Evernote, a popular note taking piece of software and one that this site highlights has been hacked. See http://blog.evernote.com/

No client notes have been stolen and the vibe from the internet is that Evernote have handled it well (compared with other high profile cases - Twitter, LinkedIn): the attack was detected and all clients alerted via many different channels. The stolen passwords are encrypted, hashed and salted but to be safe Evernote enforced a password change across all 50 million + users.

Security is never more important than when something goes wrong and it is clear why each website should have a different password.

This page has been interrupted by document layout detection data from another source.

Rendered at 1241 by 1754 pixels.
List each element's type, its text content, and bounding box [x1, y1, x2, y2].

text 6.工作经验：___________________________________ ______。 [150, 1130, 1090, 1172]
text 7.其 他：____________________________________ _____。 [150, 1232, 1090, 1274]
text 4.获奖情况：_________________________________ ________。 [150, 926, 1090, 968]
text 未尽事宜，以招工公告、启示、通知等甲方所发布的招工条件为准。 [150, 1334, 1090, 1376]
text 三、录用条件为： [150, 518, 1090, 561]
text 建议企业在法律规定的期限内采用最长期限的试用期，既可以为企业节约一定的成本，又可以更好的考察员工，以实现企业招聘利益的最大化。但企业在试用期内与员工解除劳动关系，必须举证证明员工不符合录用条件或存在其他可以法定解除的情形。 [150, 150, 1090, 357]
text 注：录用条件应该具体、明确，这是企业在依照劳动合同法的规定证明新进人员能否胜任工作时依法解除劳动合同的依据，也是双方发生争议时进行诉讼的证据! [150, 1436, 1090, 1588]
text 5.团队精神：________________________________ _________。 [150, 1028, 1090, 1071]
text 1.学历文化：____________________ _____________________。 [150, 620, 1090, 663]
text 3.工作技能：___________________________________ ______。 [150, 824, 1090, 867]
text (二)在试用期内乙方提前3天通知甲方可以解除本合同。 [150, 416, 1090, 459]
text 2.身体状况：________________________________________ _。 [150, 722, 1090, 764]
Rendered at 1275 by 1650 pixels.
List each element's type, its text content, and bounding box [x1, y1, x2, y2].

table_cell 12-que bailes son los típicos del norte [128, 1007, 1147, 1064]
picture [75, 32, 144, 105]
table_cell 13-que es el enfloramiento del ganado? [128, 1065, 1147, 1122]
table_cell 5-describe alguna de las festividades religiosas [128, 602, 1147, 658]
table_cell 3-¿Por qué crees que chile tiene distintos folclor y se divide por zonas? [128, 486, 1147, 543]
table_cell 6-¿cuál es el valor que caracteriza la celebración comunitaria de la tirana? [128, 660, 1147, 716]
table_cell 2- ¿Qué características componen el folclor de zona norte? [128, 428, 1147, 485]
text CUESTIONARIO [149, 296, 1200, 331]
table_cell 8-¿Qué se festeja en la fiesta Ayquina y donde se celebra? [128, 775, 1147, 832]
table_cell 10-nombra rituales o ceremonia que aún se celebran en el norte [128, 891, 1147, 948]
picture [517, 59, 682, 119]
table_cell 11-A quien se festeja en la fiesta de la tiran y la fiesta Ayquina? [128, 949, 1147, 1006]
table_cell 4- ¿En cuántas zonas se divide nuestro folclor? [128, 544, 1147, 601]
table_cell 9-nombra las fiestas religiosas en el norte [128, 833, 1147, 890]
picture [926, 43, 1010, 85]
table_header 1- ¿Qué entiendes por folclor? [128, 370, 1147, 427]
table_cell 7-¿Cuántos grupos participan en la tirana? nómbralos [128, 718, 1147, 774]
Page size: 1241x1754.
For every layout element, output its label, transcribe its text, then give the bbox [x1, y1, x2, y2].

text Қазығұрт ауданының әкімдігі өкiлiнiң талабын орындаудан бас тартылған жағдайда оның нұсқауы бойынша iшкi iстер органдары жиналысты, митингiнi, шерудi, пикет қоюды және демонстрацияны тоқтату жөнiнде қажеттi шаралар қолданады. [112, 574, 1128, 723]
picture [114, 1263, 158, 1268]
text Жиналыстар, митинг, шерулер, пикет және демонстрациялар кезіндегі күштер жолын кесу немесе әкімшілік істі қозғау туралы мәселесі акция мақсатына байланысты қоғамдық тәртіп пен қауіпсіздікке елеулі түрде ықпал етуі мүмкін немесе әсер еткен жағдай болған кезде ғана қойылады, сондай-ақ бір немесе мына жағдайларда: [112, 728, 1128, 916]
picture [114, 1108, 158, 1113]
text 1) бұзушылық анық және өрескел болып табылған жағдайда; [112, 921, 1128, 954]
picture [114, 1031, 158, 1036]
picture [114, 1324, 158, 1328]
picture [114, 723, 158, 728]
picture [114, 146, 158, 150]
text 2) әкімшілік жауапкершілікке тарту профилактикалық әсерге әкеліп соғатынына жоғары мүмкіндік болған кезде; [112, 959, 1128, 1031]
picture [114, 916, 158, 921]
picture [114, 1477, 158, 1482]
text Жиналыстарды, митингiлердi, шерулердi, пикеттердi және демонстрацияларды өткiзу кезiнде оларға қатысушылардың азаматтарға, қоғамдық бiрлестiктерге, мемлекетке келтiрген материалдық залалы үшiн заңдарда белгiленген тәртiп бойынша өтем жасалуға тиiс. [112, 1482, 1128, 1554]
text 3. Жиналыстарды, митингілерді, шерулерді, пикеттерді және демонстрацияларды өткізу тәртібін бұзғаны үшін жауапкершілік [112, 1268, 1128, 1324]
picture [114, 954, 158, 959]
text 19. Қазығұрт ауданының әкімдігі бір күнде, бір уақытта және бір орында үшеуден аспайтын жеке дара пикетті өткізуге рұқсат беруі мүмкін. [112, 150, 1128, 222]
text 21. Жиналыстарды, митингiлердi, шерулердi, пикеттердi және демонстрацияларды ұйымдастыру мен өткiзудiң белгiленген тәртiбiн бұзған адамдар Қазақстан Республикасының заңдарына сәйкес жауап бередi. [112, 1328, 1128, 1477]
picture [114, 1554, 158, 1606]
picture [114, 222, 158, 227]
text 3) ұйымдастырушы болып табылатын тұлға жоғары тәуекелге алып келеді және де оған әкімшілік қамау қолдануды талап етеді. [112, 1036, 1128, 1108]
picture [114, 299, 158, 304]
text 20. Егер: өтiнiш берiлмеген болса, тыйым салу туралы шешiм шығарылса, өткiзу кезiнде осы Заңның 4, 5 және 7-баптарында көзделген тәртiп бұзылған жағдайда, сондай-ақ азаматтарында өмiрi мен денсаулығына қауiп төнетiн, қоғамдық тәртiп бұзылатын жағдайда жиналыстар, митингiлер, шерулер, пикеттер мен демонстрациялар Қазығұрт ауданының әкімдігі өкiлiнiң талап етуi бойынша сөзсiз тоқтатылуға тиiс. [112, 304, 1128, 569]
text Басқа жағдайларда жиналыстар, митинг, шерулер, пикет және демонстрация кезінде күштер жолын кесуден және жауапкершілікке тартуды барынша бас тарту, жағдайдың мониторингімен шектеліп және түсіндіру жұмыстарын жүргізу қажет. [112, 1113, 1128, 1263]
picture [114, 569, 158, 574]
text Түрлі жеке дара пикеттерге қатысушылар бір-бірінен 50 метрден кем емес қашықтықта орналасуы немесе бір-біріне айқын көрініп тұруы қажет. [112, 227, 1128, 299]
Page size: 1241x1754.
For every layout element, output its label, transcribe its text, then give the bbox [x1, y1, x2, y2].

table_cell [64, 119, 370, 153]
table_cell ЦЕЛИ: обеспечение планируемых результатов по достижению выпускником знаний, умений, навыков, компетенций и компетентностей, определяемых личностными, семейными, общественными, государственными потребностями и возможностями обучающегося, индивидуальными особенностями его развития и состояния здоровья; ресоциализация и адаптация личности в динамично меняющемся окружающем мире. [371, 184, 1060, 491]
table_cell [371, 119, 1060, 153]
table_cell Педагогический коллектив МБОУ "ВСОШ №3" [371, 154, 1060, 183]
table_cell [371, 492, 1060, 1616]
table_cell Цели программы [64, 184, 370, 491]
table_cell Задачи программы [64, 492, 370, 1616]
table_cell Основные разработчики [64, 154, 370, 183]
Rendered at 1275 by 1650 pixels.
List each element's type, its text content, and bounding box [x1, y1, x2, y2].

Then you need an encrypted way of keeping the multitude of (strong/long) passwords. We use KeePass and synchronise across the office via Dropbox.

However, any password is potentially hackable. So I would urge all readers, particularly in financial services, to use 2-factor authentication wherever possible. Google, Dropbox and a number of others have it available but often do not promote it heavily. It tends to be a hidden option. Evernote is rumoured to be accelerating their launch of 2-step verification.

In brief as well as a username and password you will also receive a code by text message to your phone and this needs entering to first access the site. Cookies allow a machine to marked as safe (in Google's case for 30 days) before a new code is needed.

But the key thing is that unknown computers potentially belonging to a hacker do need the code. And they don't have your phone (hopefully!)